*Task to complete*. Write out each entry below exactly. Do not include the images.
━━━━━━━━━━━━━━━━━━━━━━━━━━━━━━
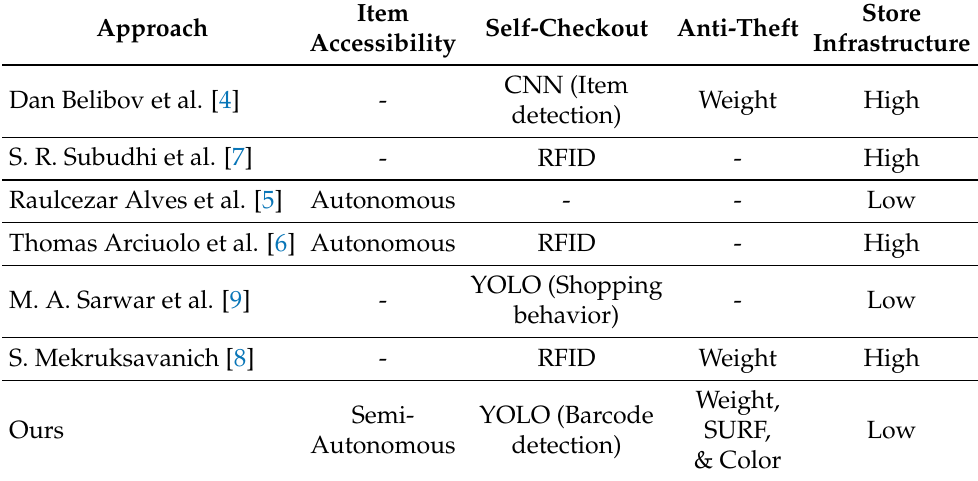
Table 1. Feature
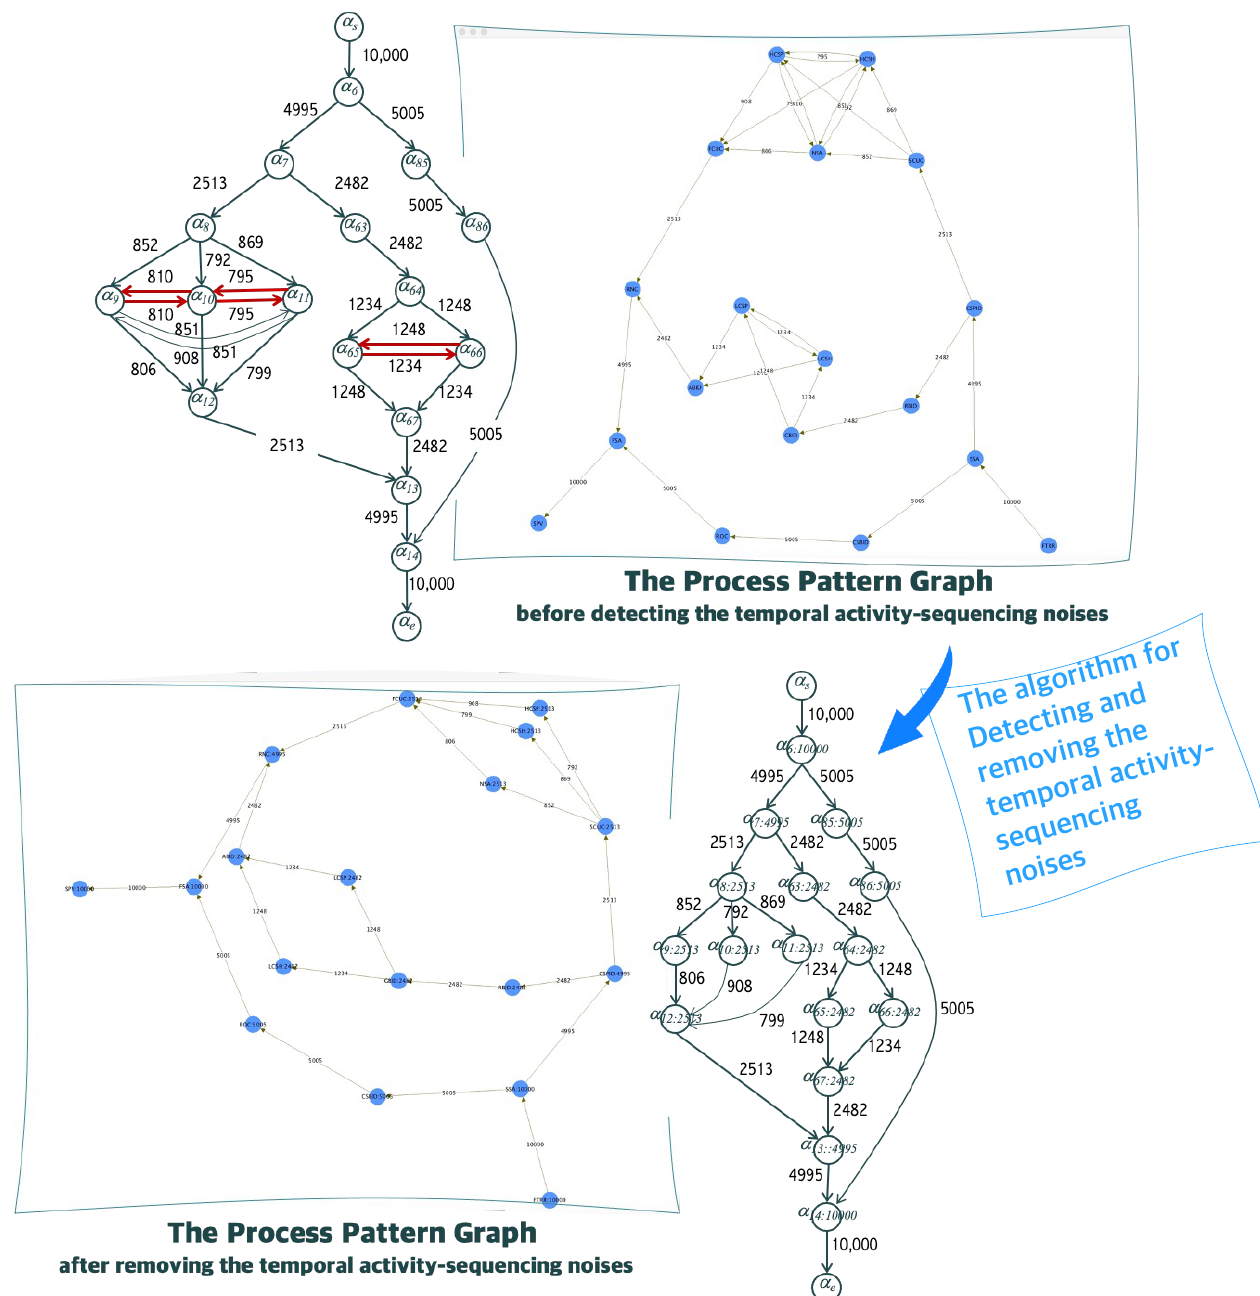
Figure 3. The process pattern graph models before and after removing noises from the dataset of 1000-all-synthetic-150MB.xes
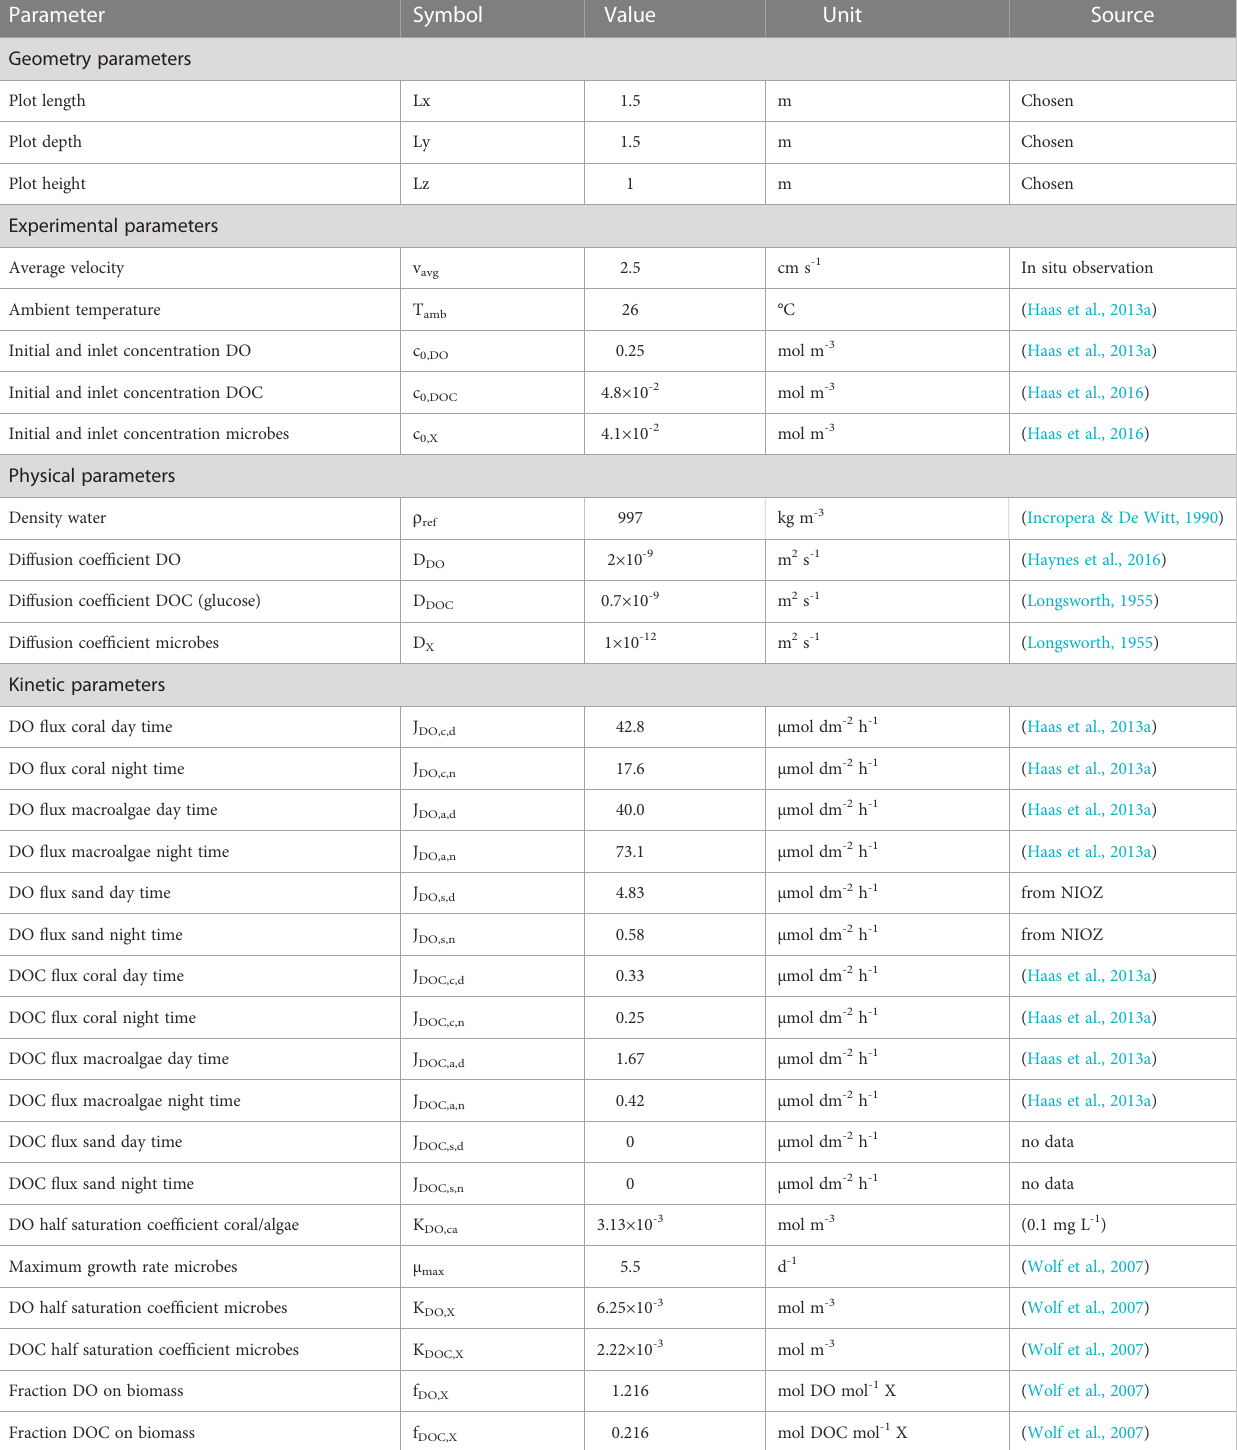
TABLE 1 Model parameters including geometry, experimental conditions and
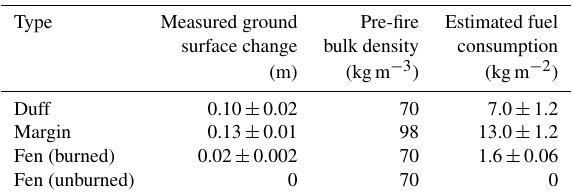
Table 4. Average ( ± SE) surface change and fuel consumption in upland, margin, and fen at Poplar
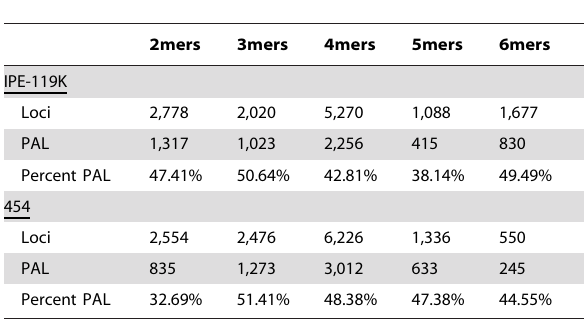
Table 2. Comparison of microsatellite and PAL identification from Illumia paired-end reads versus 454 reads for the Burmese Python, broken down by microsatellite repeat motif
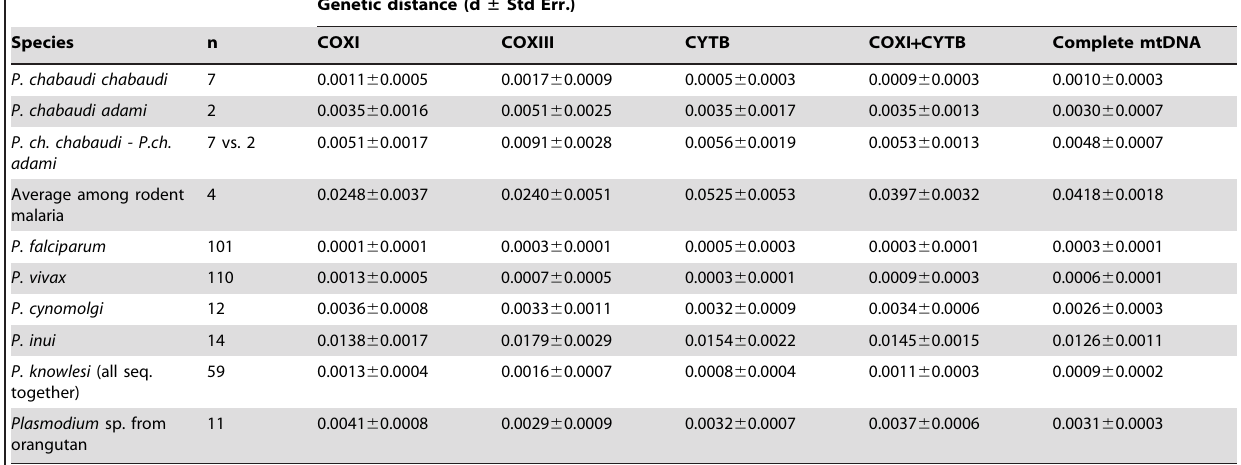
Table 1. Genetic divergences among different Plasmodium species.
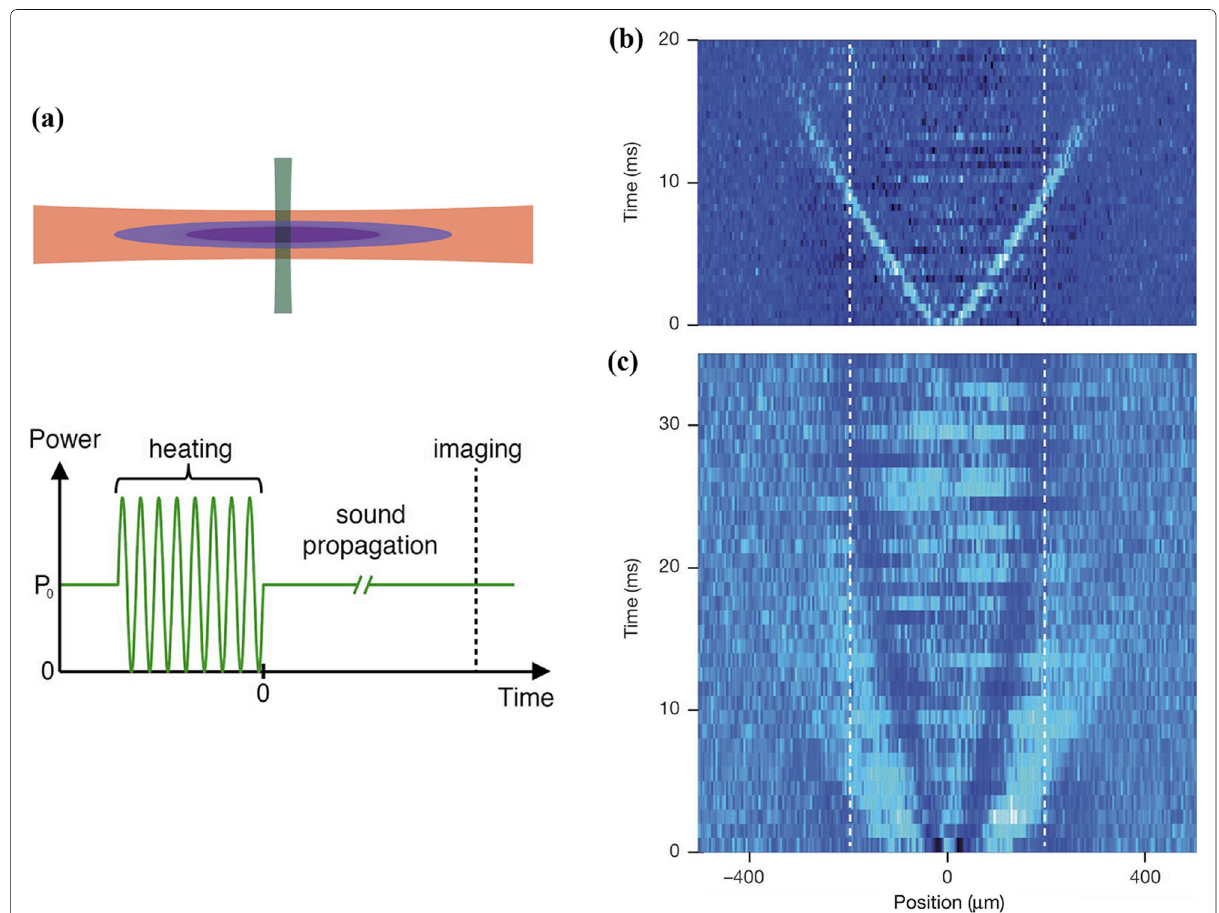
Fig. 9 a A second sound wave is excited by a weak, power-modulated repulsive laser beam (green) that perpendicularly intersects the cigar-like Fermi cloud (purple) with a total N = 3 × 10 5 6 Li atoms. The short power-modulation burst contains eight sinusoidal oscillations (i.e., heating) in 4.5 ms. The sinusoidal oscillations are absent if a first sound wave is excited. b , c Normalized differential axial density profiles, measured for variable delay times after the excitation, show the propagation of first sound (local density increase, bright) and second sound (local decrease, dark). The temperature of the Fermi cloud is T = 0.135 ( 10 ) T F , where T F = (cid:2) ( 3 N ω 2 ⊥ ω z ) 1 / 3 is the Fermi temperature in traps. The vertical dashed lines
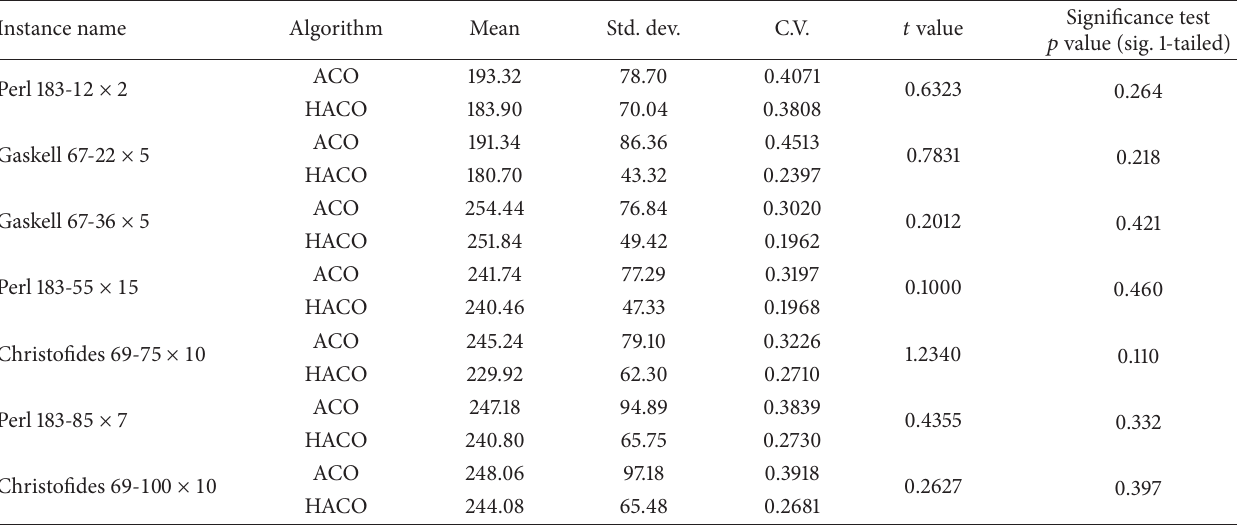
Table 10: Iterations of two algorithms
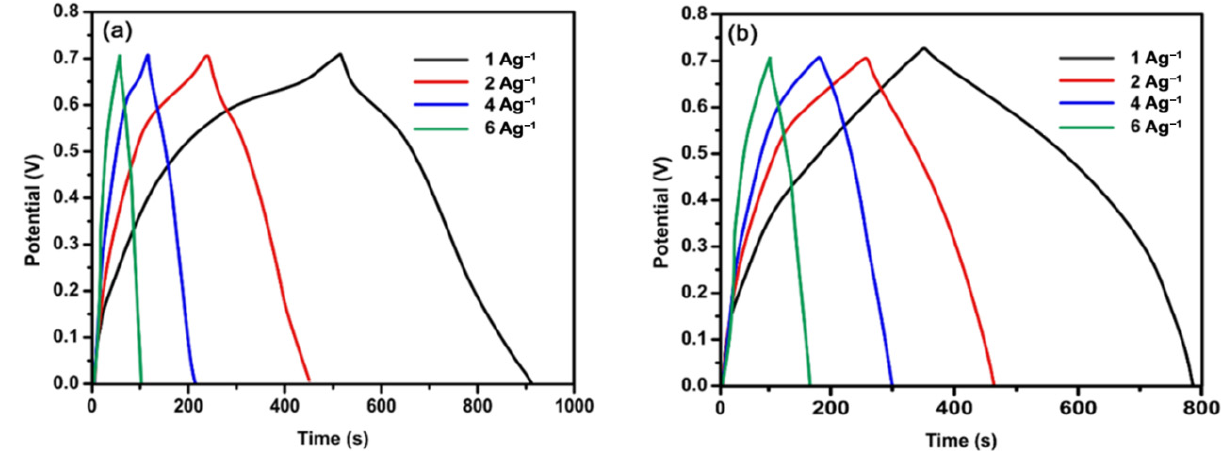
Figure 7. Galvanostatic charge/discharge measured for ( a ) PANI:PPy/AC and ( b ) PANI:PEDOT/AC in 2 M KCl.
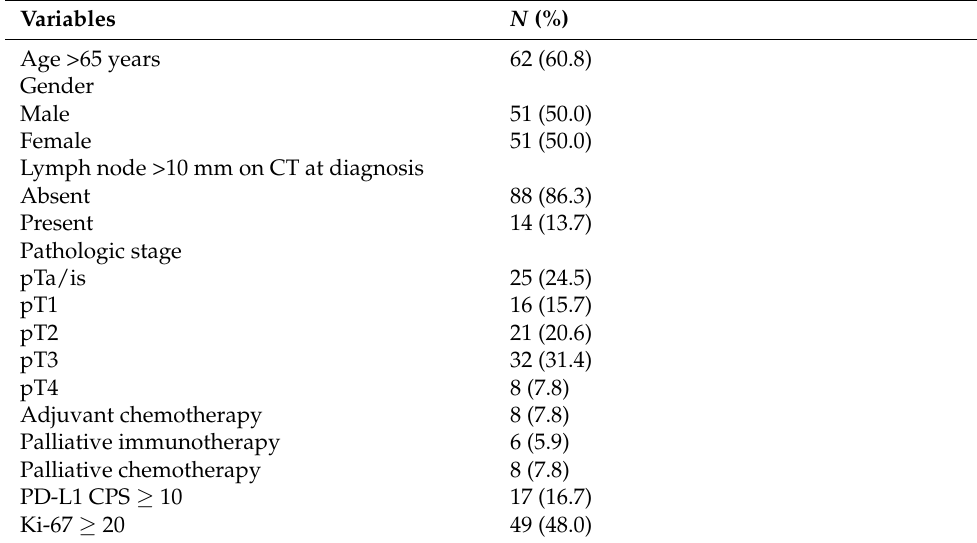
Table 1. Demographic characteristics of the 102 patients with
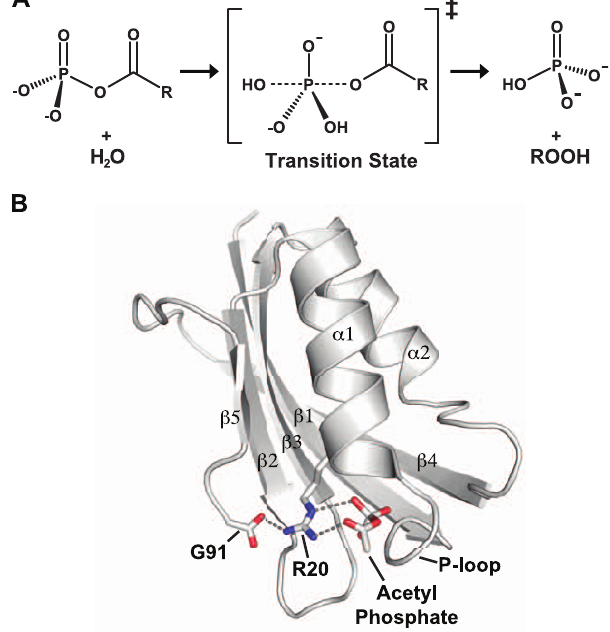
Figure 1. Acylphosphatases use an invariant arginine residue to catalyze the hydrolysis of its substrates. (A) The transition state of the enzyme-catalyzed hydrolysis of acylphosphate. (B) Schematic representation of the thermophilic PhAcP. The substrate acylphosphate was modeled to the active-site cradle, P-loop, by docking and molecular modeling [14]. The role of the active-site arginine residue (Arg-20) is to stabilize the negative charges in the transition state. In the structures of all thermophilic acylphosphatases determined to date, the active-site arginine residue forms a salt-bridge with the C-terminal carboxyl group.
━━━━━━━━━━━━━━━━━━━━━━━━━━━━━━
*Task answer*.
Table 1. Feature
Figure 3. The process pattern graph models before and after removing noises from the dataset of 1000-all-synthetic-150MB.xes
TABLE 1 Model parameters including geometry, experimental conditions and
Table 4. Average ( ± SE) surface change and fuel consumption in upland, margin, and fen at Poplar
Table 2. Comparison of microsatellite and PAL identification from Illumia paired-end reads versus 454 reads for the Burmese Python, broken down by microsatellite repeat motif
Table 1. Genetic divergences among different Plasmodium species.
Fig. 9 a A second sound wave is excited by a weak, power-modulated repulsive laser beam (green) that perpendicularly intersects the cigar-like Fermi cloud (purple) with a total N = 3 × 10 5 6 Li atoms. The short power-modulation burst contains eight sinusoidal oscillations (i.e., heating) in 4.5 ms. The sinusoidal oscillations are absent if a first sound wave is excited. b , c Normalized differential axial density profiles, measured for variable delay times after the excitation, show the propagation of first sound (local density increase, bright) and second sound (local decrease, dark). The temperature of the Fermi cloud is T = 0.135 ( 10 ) T F , where T F = (cid:2) ( 3 N ω 2 ⊥ ω z ) 1 / 3 is the Fermi temperature in traps. The vertical dashed lines
Table 10: Iterations of two algorithms
Figure 7. Galvanostatic charge/discharge measured for ( a ) PANI:PPy/AC and ( b ) PANI:PEDOT/AC in 2 M KCl.
Table 1. Demographic characteristics of the 102 patients with
Figure 1. Acylphosphatases use an invariant arginine residue to catalyze the hydrolysis of its substrates. (A) The transition state of the enzyme-catalyzed hydrolysis of acylphosphate. (B) Schematic representation of the thermophilic PhAcP. The substrate acylphosphate was modeled to the active-site cradle, P-loop, by docking and molecular modeling [14]. The role of the active-site arginine residue (Arg-20) is to stabilize the negative charges in the transition state. In the structures of all thermophilic acylphosphatases determined to date, the active-site arginine residue forms a salt-bridge with the C-terminal carboxyl group.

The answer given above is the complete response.